▸ **Task details**: A single number is the whole answer: the count of lines in the records where "transcription" occurs.

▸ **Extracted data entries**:
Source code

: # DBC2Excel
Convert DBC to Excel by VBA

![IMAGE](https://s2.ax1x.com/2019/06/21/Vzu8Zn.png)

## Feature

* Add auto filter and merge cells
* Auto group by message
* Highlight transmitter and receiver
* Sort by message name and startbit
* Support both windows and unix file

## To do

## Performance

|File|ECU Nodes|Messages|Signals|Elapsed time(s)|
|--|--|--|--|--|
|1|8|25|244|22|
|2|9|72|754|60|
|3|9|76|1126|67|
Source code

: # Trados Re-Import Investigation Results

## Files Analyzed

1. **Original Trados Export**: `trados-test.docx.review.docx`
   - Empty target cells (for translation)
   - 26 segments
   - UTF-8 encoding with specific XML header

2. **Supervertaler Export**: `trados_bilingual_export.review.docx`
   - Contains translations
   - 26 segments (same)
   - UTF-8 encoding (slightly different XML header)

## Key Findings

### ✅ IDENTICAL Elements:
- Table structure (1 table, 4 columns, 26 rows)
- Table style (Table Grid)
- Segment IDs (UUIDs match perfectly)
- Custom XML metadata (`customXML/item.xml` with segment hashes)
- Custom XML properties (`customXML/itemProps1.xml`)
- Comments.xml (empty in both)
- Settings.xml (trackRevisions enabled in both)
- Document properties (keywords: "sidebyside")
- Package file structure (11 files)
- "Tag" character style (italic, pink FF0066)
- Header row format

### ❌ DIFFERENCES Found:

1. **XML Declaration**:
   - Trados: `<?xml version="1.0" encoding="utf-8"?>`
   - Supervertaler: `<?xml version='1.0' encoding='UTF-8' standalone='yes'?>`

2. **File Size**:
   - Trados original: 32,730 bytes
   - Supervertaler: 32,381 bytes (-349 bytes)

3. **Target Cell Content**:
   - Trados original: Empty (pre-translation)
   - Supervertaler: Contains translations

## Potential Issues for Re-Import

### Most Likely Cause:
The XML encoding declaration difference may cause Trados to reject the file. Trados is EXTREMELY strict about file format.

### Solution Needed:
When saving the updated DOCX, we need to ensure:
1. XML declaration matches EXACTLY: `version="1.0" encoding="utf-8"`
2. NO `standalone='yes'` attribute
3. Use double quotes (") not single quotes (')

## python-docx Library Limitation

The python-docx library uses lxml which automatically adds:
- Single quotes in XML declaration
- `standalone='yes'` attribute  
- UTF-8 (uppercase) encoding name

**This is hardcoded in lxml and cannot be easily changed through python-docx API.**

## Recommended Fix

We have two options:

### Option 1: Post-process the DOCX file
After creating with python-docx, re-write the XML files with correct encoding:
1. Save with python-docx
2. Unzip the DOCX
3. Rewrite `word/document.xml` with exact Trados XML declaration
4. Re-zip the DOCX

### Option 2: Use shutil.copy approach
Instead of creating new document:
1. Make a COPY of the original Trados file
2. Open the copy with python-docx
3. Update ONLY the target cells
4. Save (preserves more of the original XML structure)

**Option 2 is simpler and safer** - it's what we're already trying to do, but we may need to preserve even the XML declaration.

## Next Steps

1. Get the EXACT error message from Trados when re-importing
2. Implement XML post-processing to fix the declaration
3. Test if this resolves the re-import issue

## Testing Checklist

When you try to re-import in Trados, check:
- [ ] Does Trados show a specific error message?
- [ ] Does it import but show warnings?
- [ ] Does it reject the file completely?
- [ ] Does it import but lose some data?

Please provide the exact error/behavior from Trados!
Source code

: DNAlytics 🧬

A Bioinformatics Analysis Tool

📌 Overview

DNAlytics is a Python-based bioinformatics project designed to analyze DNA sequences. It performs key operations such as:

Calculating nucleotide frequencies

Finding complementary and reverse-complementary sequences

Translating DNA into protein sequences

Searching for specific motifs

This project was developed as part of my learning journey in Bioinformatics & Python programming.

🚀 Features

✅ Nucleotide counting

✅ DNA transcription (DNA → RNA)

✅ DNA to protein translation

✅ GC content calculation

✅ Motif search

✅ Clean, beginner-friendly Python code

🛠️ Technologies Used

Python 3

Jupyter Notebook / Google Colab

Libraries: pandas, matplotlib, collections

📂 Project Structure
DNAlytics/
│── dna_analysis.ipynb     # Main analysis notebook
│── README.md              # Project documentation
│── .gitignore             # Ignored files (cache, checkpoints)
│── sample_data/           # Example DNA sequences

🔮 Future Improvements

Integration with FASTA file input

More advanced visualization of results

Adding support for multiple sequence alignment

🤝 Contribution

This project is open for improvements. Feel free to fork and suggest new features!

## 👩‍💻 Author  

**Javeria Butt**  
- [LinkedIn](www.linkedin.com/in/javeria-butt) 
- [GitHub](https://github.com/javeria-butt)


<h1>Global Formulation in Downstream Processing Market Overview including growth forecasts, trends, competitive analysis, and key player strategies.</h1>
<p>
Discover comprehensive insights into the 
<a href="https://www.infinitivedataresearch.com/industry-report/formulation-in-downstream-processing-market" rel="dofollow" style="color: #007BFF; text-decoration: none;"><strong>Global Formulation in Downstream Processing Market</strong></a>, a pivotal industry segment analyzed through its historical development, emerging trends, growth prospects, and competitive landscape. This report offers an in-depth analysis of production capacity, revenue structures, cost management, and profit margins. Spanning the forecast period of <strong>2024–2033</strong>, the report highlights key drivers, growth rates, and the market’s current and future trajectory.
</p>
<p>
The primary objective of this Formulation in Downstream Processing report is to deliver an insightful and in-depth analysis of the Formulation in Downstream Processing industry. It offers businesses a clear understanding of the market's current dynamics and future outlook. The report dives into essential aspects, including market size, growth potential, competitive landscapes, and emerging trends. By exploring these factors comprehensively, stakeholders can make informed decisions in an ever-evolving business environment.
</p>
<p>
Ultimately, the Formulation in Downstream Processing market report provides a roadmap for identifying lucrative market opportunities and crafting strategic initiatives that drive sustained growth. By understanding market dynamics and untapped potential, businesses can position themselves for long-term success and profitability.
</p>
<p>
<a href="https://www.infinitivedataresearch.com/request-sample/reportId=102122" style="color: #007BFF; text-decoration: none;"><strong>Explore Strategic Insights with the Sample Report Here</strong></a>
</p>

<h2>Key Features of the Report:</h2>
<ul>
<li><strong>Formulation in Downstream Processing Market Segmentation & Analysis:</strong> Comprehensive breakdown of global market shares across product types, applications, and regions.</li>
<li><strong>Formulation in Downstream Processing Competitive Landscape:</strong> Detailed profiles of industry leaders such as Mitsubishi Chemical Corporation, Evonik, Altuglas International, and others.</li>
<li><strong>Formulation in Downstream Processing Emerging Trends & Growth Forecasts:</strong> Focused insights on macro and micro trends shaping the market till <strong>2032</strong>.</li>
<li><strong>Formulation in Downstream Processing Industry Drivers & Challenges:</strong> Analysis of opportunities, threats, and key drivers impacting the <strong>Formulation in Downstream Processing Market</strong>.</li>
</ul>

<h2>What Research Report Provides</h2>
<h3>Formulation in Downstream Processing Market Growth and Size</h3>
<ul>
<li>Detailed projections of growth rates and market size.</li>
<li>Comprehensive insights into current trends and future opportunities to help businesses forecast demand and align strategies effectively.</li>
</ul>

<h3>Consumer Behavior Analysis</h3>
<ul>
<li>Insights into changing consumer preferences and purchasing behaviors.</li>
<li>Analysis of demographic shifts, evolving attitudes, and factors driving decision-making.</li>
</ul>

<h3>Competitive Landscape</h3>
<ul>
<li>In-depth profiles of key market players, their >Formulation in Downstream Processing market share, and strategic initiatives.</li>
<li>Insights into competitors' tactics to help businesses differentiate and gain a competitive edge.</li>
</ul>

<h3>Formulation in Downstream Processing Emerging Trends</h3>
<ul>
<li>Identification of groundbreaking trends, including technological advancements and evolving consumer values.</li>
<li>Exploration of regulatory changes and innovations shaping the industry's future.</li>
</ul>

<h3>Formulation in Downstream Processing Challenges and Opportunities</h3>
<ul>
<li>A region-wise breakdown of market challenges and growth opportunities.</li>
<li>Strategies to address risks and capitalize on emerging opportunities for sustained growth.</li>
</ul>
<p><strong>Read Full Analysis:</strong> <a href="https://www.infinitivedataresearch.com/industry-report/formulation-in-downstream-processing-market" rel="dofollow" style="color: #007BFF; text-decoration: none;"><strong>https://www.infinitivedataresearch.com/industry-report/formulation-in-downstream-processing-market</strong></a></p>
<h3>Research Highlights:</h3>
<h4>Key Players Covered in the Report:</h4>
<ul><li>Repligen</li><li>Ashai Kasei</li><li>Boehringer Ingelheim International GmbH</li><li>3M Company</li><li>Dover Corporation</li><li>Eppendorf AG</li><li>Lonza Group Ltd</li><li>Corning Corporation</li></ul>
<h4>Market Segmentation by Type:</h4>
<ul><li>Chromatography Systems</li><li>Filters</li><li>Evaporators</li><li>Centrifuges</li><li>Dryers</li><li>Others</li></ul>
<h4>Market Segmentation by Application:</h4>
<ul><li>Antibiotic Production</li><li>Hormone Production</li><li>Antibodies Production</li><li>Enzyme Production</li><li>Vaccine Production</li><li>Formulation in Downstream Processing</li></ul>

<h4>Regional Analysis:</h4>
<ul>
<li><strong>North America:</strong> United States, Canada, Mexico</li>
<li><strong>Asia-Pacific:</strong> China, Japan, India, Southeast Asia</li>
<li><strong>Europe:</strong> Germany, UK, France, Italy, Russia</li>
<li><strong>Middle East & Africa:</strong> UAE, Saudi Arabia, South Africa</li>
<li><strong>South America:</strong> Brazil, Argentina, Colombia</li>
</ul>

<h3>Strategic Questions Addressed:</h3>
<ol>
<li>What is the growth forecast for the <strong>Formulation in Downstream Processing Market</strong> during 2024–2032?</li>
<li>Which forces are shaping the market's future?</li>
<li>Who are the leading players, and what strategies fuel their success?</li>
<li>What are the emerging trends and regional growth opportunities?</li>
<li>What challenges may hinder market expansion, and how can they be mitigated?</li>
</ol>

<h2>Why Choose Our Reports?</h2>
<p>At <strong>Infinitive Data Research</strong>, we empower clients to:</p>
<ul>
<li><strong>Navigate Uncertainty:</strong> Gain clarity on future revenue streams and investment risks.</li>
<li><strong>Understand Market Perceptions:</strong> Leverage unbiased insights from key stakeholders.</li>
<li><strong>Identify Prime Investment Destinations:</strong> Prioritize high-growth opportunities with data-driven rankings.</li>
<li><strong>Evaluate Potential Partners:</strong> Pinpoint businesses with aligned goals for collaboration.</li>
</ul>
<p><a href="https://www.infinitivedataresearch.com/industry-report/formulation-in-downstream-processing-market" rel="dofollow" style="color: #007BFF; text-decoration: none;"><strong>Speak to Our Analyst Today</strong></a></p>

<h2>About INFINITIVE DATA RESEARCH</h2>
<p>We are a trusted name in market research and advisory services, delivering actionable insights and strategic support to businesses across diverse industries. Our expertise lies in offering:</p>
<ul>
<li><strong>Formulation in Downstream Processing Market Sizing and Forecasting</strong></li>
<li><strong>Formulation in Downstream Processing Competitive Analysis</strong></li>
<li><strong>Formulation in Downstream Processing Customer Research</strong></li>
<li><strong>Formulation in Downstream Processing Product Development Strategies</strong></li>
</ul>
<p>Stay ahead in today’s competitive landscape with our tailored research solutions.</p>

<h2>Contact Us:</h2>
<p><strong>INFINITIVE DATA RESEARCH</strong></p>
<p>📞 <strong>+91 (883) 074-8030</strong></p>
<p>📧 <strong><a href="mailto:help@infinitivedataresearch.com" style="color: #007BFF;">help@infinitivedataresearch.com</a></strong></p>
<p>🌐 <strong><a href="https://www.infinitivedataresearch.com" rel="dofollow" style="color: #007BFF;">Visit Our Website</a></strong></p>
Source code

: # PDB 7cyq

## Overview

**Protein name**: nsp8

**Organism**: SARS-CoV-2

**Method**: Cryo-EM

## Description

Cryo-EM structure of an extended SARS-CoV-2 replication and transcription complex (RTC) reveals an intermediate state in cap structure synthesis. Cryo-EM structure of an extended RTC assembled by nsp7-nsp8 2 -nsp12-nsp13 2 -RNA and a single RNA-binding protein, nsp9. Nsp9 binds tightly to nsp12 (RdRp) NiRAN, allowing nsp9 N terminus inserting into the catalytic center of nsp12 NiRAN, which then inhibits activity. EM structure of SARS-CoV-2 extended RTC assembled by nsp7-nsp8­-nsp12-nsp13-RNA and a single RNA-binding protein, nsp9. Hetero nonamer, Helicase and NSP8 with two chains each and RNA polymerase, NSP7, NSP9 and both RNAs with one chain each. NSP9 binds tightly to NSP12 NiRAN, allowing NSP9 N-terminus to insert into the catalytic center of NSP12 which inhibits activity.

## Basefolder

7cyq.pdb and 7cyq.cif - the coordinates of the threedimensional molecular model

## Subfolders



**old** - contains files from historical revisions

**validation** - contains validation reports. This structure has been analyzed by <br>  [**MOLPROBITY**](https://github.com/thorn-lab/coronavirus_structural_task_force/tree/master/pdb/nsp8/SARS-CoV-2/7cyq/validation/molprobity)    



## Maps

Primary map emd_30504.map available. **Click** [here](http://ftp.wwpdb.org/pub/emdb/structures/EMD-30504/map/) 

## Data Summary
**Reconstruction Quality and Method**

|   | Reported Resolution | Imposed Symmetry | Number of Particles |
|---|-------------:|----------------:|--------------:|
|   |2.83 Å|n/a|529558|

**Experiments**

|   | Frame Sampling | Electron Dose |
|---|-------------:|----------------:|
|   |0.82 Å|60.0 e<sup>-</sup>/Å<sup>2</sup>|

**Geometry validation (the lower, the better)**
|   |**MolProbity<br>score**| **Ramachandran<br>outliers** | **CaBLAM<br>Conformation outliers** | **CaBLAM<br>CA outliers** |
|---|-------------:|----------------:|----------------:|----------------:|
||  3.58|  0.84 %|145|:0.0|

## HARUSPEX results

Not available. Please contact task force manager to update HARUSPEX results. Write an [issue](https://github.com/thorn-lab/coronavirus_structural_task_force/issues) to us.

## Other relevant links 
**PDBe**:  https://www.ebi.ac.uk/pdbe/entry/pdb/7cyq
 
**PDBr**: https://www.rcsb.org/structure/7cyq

▸ **Expected answer**: 2